Finish the UTxO HD prototype

We continued working on property-tests for the UTxO HD prototype. In particular we merged the era-transition tests PR.

Backing store property tests

The backing store property tests PR has been reviewed. The next steps are:

  • Improve error handling and command generation.
  • Add coverage testing to check that we are not failing to cover interesting test cases.

The monadic cursor API went through its first review round. The API is in a relatively stable state. This PR also unifies the cborg and serialise-based interfaces to LMDB operations. The next steps are:

  • Write quickcheck-dynamic state-machine tests for this API.
  • Adapt the changes in the serialisation interface in the backing store property tests. This will involve adding boilerplate code in consensus to make up for the removal of the cborg-based interface.

LSM tree implementation

We worked on the LSM tree prototype. In particular, we focused on tuning the LSM tree design to the different workloads that consensus has (eg syncing, normal node operation, etc).
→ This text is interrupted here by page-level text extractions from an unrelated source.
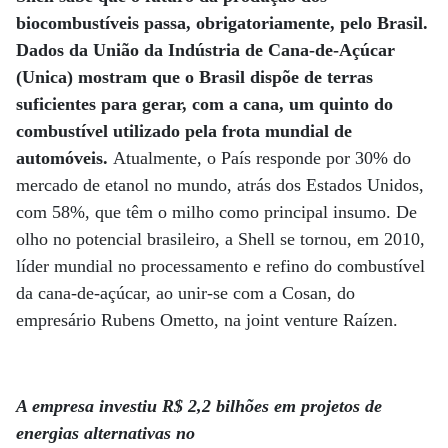
biocombustíveis passa, obrigatoriamente, pelo Brasil.
Dados da União da Indústria de Cana-de-Açúcar
(Unica) mostram que o Brasil dispõe de terras
suficientes para gerar, com a cana, um quinto do
combustível utilizado pela frota mundial de
automóveis.
Atualmente, o País responde por 30% do
mercado de etanol no mundo, atrás dos Estados Unidos,
com 58%, que têm o milho como principal insumo. De
olho no potencial brasileiro, a Shell se tornou, em 2010,
líder mundial no processamento e refino do combustível
da cana-de-açúcar, ao unir-se com a Cosan, do
empresário Rubens Ometto, na joint venture Raízen.
A empresa investiu R$ 2,2 bilhões em projetos de
energias alternativas no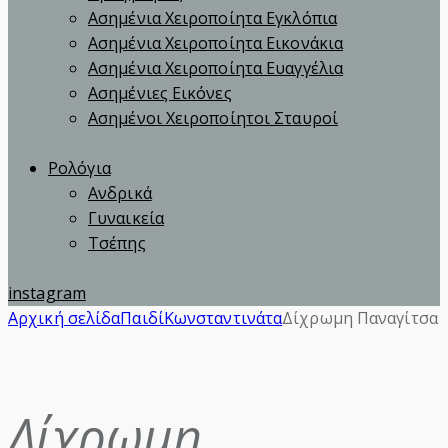
Ασημένια Χειροποίητα Εγκλόπια
Ασημένια Χειροποίητα Εικονάκια
Ασημένια Χειροποίητα Ευαγγέλια
Ασημένιες Εικόνες
Ασημένοι Χειροποίητοι Σταυροί
Ρολόγια
Ανδρικά
Γυναικεία
Τσέπης
instagram
Αρχική σελίδα
Παιδί
Κωνσταντινάτα
Δίχρωμη Παναγίτσα
Δίχρωμη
Benchmarking the CSJ prototype

Work on improving the chain-sync jumping performance is ongoing. In particular we compared the performance of different jump intervals, which, somewhat surprisingly, do not make a significant difference. In particular, we are seeing periodic "plateaus" where the chain-sync tip does not progress, but they are much longer for the prototype. Our hypothesis is that this seem to be due to a combination of the garbage collector (GC) pauses, and the actual time it takes the non-dynamo chain-sync peers to jump to the tip of the slot of the dynamo fragment.
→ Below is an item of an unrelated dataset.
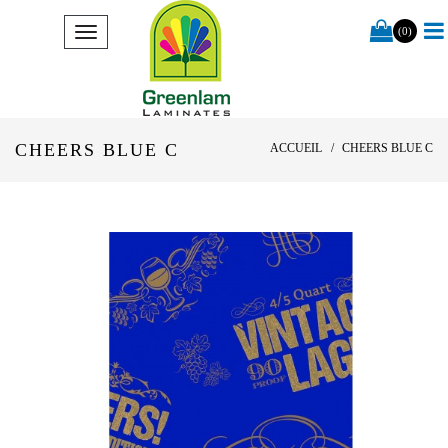
(0)
CHEERS BLUE C
ACCUEIL
CHEERS BLUE C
In the coming weeks we will try to shorten these plateaus via a combination of tweaking GC options and less synchronisation in the CSJ governor.

The following plot shows the performance of the chain-sync jumping prototype using different jumping intervals. It compares the syncing progress by plotting the slots of adopted blocks against time. The baseline is still faster, however it is worth noting that the current prototype already achieves a significant speedup when compared to the naive approach of simply running full chain-sync with all peers.

The second plot shows the syncing progress sliced to a chosen ~5min interval, and includes, in addition to the slots of adopted blocks, the slots of the tip of the ChainSync fragment. This allows us to see how far ahead of the selected tip the CS dynamo is, i.e. how much room we have for BlockFetch not to get stalled. It shows periodic behaviour (due to the forecasting limit), and shows that the CS fragment tip is not progressing for significant periods ("plateaus").

Technical debt

We clarified a common source of confusion around VRF tie-breaking and cross-era chain selection. This PR involved correcting potentially misleading names of VRF-related functions, and providing context for a particular VRF value is used for tie-breaking.